If `theta in [4 pi, 5pi] then cos^(-1)(cos theta)` equals

To solve the problem, we need to find the value of \( \cos^{-1}(\cos \theta) \) when \( \theta \) is in the range \( [4\pi, 5\pi] \). ### Step-by-Step Solution: 1. **Understanding the Range of \( \cos^{-1} \)**: The function \( \cos^{-1}(x) \) has a range of \( [0, \pi] \). This means that for any angle \( \theta \), \( \cos^{-1}(\cos \theta) \) will yield a result within this range. **Hint**: Remember that \( \cos^{-1}(x) \) returns angles in the range from 0 to \( \pi \). 2. **Finding the Equivalent Angle**: Since \( \theta \) is in the interval \( [4\pi, 5\pi] \), we need to find an equivalent angle for \( \theta \) that lies within the range of \( [0, \pi] \). The cosine function is periodic with a period of \( 2\pi \). Therefore, we can reduce \( \theta \) by subtracting \( 2\pi \) until it falls within the desired range. \[ \theta - 4\pi \quad \text{(since \( 4\pi \) is the lower limit)} \] Thus, we can express \( \theta \) as: \[ \theta = 4\pi + x \quad \text{where } 0 \leq x < 2\pi \] 3. **Calculating \( \cos \theta \)**: Now, we can calculate \( \cos \theta \): \[ \cos \theta = \cos(4\pi + x) = \cos x \] This is because \( \cos \) is an even function, and \( \cos(4\pi + x) = \cos x \). **Hint**: Use the periodicity of the cosine function to simplify the angle. 4. **Finding \( \cos^{-1}(\cos \theta) \)**: Now, we need to find \( \cos^{-1}(\cos \theta) \): \[ \cos^{-1}(\cos \theta) = \cos^{-1}(\cos(4\pi + x)) = \cos^{-1}(\cos x) \] Since \( x \) is in the range \( [0, 2\pi) \), we need to determine where \( x \) falls: - If \( x \in [0, \pi] \), then \( \cos^{-1}(\cos x) = x \). - If \( x \in (\pi, 2\pi) \), then \( \cos^{-1}(\cos x) = 2\pi - x \). 5. **Determining the Final Result**: Since \( \theta \) is in the range \( [4\pi, 5\pi] \), we can conclude: - If \( \theta = 4\pi + x \) where \( x \in [0, 2\pi) \), then: - For \( x \in [0, \pi] \), \( \cos^{-1}(\cos \theta) = x \). - For \( x \in (\pi, 2\pi) \), \( \cos^{-1}(\cos \theta) = 2\pi - x \).
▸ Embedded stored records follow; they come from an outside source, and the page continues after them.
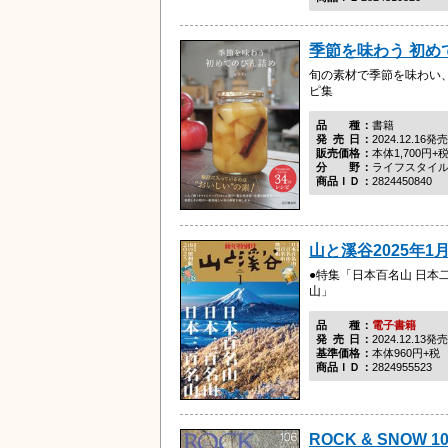
季節を味わう 初め
旬の素材で季節を味わい
ピ集
品種
書籍
発売日
2024.12.16発売
販売価格
本体1,700円+
分野
ライフスタイ
商品ＩＤ
2824450840
山と溪谷2025年1月
●特集「日本百名山 日本
山」
品種
電子書籍
発売日
2024.12.13発売
基準価格
本体960円+税
商品ＩＤ
2824955523
ROCK & SNOW 1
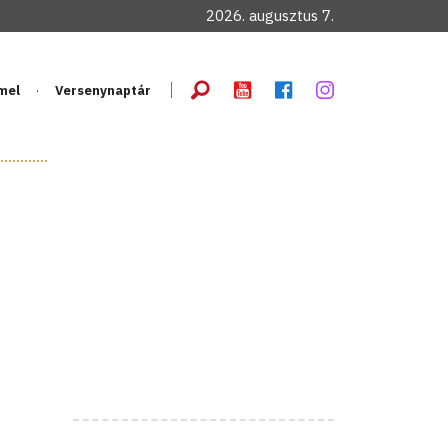
2026. augusztus 7.
mel
Versenynaptár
However, since \( \theta \) is always greater than \( 4\pi \), we can express it as: \[ \cos^{-1}(\cos \theta) = \theta - 4\pi \] Therefore, the final answer is: \[ \cos^{-1}(\cos \theta) = \theta - 4\pi \] ### Conclusion: The value of \( \cos^{-1}(\cos \theta) \) when \( \theta \) is in the interval \( [4\pi, 5\pi] \) is \( \theta - 4\pi \).